„Putin muss erleben, dass er mit seiner Strategie nicht weiterkommt“

Berlin. Der Chef der Münchner Sicherheitskonferenz über die Lage in der Ukraine, seine Erwartungen an Bundeskanzler Olaf Scholz und Kritik an Israels Kurs im Gaza-Streifen.

„putin muss erleben, dass er mit seiner strategie nicht weiterkommt“

Christoph Heusgen, Chef der Münchner Sicherheitskonferenz. (Archiv)

Herr Heusgen, wieviel von der Ukraine in ihren ursprünglichen Grenzen wird nach Ende dieses Krieges noch übrig sein?

Heusgen Völkerrechtlich wird der Ukraine ihr gesamtes Staatsgebiet, einschließlich der Krim, auch nach diesem Krieg weiter gehören. Eine andere Frage ist, ob und welche Teile der Ukraine russische Truppen besetzt halten. Deswegen ist es so wichtig, dass wir, die USA und Europa die ukrainischen Streitkräfte in ihrem Verteidigungskampf mit allem unterstützen, was die Ukraine braucht. Es wäre ein schwerer Fehler, wenn man im Ergebnis einen Teil des ukrainischen Staatsgebietes abtrennen und Russland quasi überlassen würde. Das würde Wladimir Putins Landhunger nur noch größer machen.

Glauben Sie noch an einen gerechten Frieden oder sollte sich die Welt auf einen schmutzigen Frieden einstellen, den Russland auch nach Abschluss eines Abkommens mit der Ukraine immer wieder brechen wird?

Heusgen Irgendwann wird es eine Art Abkommen, vielleicht sogar einen Friedensvertrag zwischen der Ukraine und Russland geben. Wir müssen aus dem Budapester Memorandum von 1994, in dem die Ukraine ihre Atomwaffen aufgegeben hat, und dem Abkommen von Minsk 2015 die Lehre ziehen, dass Putin jegliches Abkommen bricht, wenn es ihm gerade passt. Deswegen braucht die Ukraine dieses Mal nach Ende des Krieges mit Russland handfeste Sicherheitsgarantien, am besten die Mitgliedschaft in der Nato. Dann weiß Putin, mit wem er sich anlegen würde.

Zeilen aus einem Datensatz
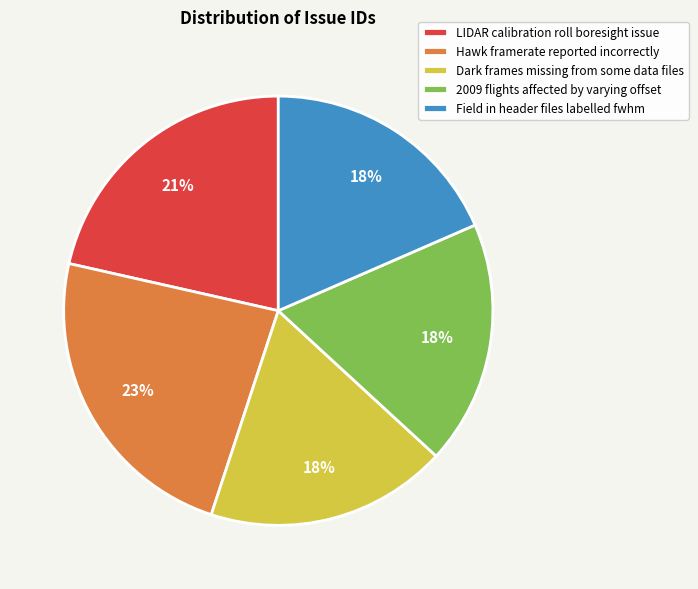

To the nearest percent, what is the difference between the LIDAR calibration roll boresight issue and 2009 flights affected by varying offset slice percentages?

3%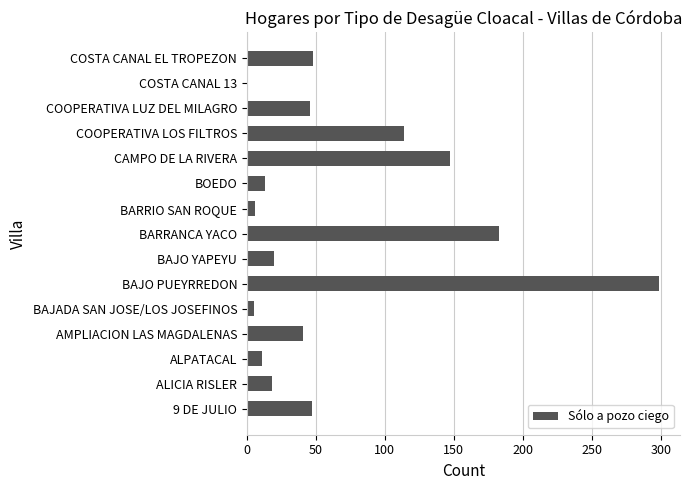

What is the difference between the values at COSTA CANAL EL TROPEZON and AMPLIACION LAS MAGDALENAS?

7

> **Aufgabe 1**
Fasse im Interview mit Christoph Heusgen den Absatz, der mit „Völkerrechtlich wird der Ukraine“ beginnt, als knappe Stichpunktliste zusammen und behalte dabei seine wesentlichen Aussagen bei.
> **Aufgabe 2**
Setze das Interview mit Christoph Heusgen über den Krieg in der Ukraine im Anschluss an seine letzte Antwort fort.
Die Zeilen werden zur Bearbeitung nicht gebraucht.

> **Lösung 1**
- Völkerrechtlich gehört der Ukraine auch nach dem Krieg ihr gesamtes Staatsgebiet einschließlich der Krim.
- Offen ist, ob und welche Teile russische Truppen besetzt halten.
- Deshalb sollen die USA und Europa die ukrainischen Streitkräfte mit allem unterstützen, was die Ukraine braucht.
- Teile des Staatsgebiets abzutrennen und Russland zu überlassen, wäre ein schwerer Fehler, weil es Putins Landhunger noch vergrößern würde.

> **Lösung 2**
Was ist Voraussetzung für Verhandlungen zwischen Russland und der Ukraine? Putin will ja erst das „Regime in Kiew“ beseitigt sehen.

Heusgen Putin muss erleben, dass er mit seiner Strategie nicht weiterkommt. Das wird erst passieren, wenn er sieht, dass er diesen Krieg nicht gewinnen kann. Von seiner Aussage, diesen Krieg nur mit Freiwilligen zu bestreiten, ist Putin schon abgerückt. Er muss immer mehr junge Leute zwangsrekrutieren. Es gibt Unzufriedenheit mit dem Putin-Regime. Zur Wahrheit gehört aber auch, dass die Ukraine ebenso am Limit kämpft.

Trauen Sie Putin einen Angriff gegen ein Nato-Land zu, wie derzeit spekuliert wird?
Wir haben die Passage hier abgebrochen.